In this sharply polemical debate, the metaphorical antithesis “organism-mechanism” reflected the contraposition between different thought systems and structured a generational opposition.
In other words, “organic music” was the music of the Nineteenth Century and that of the followers of the Classical-Romantic tradition; by contrast, “mechanical music” was the music of radiophonic, electro-acoustic and cinematic experiments, carried out by the new generation of composers at the Baden-Baden Festival.
In the framework of this ideological debate, the organic-mechanical metaphors constitute the point of connection between compositional structures, music analytical categories, and exegetical processes. Metaphors represent the hinge, the element of mediation between the categorization of the compositional structures and the hermeneutic processes that forge the aesthetic discourse. They mediate between the territories of poetics and aesthetics, where the verbal discourse has the central role, and the immanent structures.
Francesco Finocchiaro, “Musica organica versus musica meccanica”. Un’antitesi metaforica nel dibattito musicale fra le due guerre, in Musica e metafora: storia analisi ermeneutica, edited by F. Finocchiaro and M. Giani, Torino, Accademia University Press, 2016, pp. 117-154 (Biblioteca di Athena Musica, 1).

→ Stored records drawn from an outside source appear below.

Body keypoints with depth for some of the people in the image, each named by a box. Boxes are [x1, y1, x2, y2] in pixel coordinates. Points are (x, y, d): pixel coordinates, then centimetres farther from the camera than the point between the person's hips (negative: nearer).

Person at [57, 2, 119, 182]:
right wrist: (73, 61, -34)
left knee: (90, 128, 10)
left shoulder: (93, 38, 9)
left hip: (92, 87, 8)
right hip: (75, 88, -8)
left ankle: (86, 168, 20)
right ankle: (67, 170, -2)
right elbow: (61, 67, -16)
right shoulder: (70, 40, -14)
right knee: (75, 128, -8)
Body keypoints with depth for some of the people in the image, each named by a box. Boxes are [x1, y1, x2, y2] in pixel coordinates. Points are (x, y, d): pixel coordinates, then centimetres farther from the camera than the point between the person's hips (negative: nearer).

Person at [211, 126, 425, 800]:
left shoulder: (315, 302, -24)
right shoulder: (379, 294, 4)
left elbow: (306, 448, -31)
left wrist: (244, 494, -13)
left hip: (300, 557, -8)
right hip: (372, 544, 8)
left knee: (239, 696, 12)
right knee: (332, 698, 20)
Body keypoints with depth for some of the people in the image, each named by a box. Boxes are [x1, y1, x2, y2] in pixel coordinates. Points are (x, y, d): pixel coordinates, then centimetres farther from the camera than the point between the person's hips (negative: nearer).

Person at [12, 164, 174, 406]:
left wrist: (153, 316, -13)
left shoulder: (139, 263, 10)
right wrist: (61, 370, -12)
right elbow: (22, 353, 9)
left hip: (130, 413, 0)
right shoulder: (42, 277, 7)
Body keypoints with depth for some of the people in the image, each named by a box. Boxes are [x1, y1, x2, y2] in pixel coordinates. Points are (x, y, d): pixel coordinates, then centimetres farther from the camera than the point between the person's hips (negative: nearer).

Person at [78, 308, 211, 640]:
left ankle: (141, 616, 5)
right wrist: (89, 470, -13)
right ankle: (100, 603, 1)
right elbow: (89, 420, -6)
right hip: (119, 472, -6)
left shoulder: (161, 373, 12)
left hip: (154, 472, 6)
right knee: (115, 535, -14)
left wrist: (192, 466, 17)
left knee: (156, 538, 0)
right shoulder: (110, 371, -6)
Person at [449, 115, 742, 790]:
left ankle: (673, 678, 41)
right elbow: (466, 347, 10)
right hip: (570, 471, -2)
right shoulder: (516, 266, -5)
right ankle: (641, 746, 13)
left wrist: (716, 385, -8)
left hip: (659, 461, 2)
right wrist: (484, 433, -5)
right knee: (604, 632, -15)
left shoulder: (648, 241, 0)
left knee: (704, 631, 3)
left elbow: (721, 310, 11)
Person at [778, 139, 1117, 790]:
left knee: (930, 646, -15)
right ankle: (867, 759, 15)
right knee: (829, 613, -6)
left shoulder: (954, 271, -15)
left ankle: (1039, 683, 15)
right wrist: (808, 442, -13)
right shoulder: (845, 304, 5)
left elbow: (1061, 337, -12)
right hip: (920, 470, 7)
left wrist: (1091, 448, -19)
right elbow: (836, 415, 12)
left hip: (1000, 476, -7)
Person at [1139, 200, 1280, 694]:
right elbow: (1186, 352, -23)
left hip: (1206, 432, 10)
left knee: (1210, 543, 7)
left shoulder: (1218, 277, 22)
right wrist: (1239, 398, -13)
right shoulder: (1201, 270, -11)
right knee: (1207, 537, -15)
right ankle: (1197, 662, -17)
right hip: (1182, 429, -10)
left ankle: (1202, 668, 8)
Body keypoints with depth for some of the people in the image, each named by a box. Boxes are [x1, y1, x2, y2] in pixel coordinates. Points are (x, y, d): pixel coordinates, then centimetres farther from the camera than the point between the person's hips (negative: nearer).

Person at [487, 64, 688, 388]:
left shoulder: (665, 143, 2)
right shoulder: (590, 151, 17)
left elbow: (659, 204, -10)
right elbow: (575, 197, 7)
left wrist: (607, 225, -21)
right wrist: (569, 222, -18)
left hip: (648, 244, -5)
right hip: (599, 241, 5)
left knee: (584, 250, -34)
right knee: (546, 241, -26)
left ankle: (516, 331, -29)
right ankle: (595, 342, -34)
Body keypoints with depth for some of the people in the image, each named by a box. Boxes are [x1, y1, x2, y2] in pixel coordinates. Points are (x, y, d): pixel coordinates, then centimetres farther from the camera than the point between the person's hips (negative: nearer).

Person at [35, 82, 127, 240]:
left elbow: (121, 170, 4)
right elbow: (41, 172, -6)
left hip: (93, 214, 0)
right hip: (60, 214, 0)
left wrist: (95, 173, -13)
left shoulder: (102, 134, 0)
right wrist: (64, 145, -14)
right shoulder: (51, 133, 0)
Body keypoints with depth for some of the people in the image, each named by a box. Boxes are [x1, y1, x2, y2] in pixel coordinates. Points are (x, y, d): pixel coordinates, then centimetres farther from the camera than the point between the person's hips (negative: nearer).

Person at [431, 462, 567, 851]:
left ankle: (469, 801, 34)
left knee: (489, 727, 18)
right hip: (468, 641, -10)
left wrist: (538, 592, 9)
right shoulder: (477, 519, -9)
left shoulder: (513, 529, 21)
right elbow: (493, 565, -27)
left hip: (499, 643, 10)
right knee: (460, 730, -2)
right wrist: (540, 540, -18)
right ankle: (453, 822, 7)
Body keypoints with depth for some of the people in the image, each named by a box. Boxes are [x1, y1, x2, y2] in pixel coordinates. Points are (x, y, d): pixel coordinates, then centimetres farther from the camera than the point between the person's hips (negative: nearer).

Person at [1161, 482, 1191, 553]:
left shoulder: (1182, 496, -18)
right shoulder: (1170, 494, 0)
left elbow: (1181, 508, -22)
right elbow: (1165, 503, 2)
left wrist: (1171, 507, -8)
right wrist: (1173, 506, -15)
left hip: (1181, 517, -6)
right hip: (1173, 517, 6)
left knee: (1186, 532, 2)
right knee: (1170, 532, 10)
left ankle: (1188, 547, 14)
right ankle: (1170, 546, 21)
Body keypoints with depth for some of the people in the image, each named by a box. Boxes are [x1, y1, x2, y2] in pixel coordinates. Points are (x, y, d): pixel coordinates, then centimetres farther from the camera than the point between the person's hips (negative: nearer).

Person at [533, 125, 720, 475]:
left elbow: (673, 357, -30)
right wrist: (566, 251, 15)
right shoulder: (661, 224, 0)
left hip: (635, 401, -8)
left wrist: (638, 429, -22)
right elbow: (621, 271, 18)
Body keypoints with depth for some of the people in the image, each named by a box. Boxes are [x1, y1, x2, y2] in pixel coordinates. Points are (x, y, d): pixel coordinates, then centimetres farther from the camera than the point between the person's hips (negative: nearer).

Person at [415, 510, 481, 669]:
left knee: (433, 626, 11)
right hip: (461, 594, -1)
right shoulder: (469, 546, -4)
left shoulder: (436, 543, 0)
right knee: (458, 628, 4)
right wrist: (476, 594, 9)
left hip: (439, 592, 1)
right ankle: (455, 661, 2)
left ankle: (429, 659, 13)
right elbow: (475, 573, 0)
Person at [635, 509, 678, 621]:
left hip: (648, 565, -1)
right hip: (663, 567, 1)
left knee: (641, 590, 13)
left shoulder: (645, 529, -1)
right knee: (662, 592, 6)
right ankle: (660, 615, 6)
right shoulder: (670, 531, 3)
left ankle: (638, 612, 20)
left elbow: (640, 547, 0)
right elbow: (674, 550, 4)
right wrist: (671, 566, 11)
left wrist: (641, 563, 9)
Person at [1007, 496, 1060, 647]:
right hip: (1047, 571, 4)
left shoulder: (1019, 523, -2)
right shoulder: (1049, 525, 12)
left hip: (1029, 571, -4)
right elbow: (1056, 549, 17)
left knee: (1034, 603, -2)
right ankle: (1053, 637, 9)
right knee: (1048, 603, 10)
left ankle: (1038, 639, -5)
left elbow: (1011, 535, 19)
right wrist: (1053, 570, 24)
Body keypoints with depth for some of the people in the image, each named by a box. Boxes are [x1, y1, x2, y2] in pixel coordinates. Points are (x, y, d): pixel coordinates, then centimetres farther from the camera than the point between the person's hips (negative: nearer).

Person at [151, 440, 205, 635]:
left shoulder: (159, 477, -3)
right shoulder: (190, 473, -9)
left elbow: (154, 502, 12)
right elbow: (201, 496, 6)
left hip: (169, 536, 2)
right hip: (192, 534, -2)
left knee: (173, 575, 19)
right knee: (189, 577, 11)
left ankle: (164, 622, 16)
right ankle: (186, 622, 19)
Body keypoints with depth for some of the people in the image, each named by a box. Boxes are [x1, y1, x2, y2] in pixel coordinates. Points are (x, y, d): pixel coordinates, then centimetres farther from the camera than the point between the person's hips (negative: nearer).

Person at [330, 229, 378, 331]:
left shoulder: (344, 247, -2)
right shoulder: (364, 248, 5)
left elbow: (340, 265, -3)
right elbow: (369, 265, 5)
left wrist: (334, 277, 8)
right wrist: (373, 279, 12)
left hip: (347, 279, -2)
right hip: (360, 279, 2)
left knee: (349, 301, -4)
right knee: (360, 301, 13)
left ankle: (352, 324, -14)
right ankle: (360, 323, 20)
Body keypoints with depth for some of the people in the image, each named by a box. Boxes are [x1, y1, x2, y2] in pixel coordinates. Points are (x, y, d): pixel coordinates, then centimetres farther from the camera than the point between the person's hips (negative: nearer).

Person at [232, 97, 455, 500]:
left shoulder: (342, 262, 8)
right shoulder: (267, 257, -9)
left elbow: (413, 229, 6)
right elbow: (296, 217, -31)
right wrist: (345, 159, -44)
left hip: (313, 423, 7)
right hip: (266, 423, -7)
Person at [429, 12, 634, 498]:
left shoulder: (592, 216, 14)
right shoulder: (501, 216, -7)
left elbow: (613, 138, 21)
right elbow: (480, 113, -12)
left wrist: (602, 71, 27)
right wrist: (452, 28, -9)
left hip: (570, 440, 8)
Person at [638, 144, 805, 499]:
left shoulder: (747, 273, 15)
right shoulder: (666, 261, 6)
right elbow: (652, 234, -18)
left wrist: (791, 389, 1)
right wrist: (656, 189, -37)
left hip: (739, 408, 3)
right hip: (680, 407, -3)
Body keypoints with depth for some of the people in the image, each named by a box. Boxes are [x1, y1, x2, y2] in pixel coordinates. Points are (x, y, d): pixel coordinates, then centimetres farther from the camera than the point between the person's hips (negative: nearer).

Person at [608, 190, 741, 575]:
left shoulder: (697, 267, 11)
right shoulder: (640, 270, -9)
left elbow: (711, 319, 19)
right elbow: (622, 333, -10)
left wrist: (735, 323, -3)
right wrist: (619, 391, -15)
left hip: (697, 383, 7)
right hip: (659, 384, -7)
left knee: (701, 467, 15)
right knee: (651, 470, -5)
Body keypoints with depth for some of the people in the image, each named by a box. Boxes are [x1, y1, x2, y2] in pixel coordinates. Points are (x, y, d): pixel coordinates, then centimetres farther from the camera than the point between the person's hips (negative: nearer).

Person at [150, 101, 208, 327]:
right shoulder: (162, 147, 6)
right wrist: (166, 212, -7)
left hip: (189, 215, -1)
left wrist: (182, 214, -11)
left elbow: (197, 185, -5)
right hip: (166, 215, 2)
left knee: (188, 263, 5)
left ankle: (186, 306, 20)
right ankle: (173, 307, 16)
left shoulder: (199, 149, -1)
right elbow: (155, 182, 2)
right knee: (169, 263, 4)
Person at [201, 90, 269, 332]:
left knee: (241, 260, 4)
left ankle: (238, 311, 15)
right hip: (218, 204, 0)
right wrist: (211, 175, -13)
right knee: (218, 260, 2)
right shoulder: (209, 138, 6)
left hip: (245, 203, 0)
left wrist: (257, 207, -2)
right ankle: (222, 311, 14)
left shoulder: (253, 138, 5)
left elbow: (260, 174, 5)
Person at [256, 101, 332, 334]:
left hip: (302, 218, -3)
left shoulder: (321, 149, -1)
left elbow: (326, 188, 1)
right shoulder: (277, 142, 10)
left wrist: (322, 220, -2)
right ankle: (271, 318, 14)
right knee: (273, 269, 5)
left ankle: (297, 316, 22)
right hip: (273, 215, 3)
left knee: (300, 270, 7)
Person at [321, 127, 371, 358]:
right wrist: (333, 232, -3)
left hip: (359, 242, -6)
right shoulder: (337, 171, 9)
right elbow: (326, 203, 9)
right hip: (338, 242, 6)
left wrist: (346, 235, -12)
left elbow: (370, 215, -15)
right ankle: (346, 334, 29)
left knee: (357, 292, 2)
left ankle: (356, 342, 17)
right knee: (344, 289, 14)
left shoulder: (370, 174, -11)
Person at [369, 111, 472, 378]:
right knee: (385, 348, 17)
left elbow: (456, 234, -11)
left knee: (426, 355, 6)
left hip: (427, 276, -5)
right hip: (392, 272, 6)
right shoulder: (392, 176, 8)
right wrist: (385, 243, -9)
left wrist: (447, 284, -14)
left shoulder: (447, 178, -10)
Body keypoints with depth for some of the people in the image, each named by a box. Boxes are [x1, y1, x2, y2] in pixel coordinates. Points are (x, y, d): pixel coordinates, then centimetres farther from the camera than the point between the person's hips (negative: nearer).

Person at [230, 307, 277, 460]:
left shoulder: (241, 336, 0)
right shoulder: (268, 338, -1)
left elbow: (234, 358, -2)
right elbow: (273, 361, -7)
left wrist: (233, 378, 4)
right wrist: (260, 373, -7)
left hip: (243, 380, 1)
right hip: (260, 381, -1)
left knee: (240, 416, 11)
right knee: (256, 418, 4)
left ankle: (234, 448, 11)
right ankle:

The research project on Film Music as a Problem in German Print Journalism will be presented at the University of Vienna, on 23 March 2017.
Project leader Dr. Francesco Finocchiaro and Project assistant Henriette Engelke will introduce the main issues of the ongoing project.
The lecture will be held at the Department of Musicology, from 3.30 pm to 5 pm.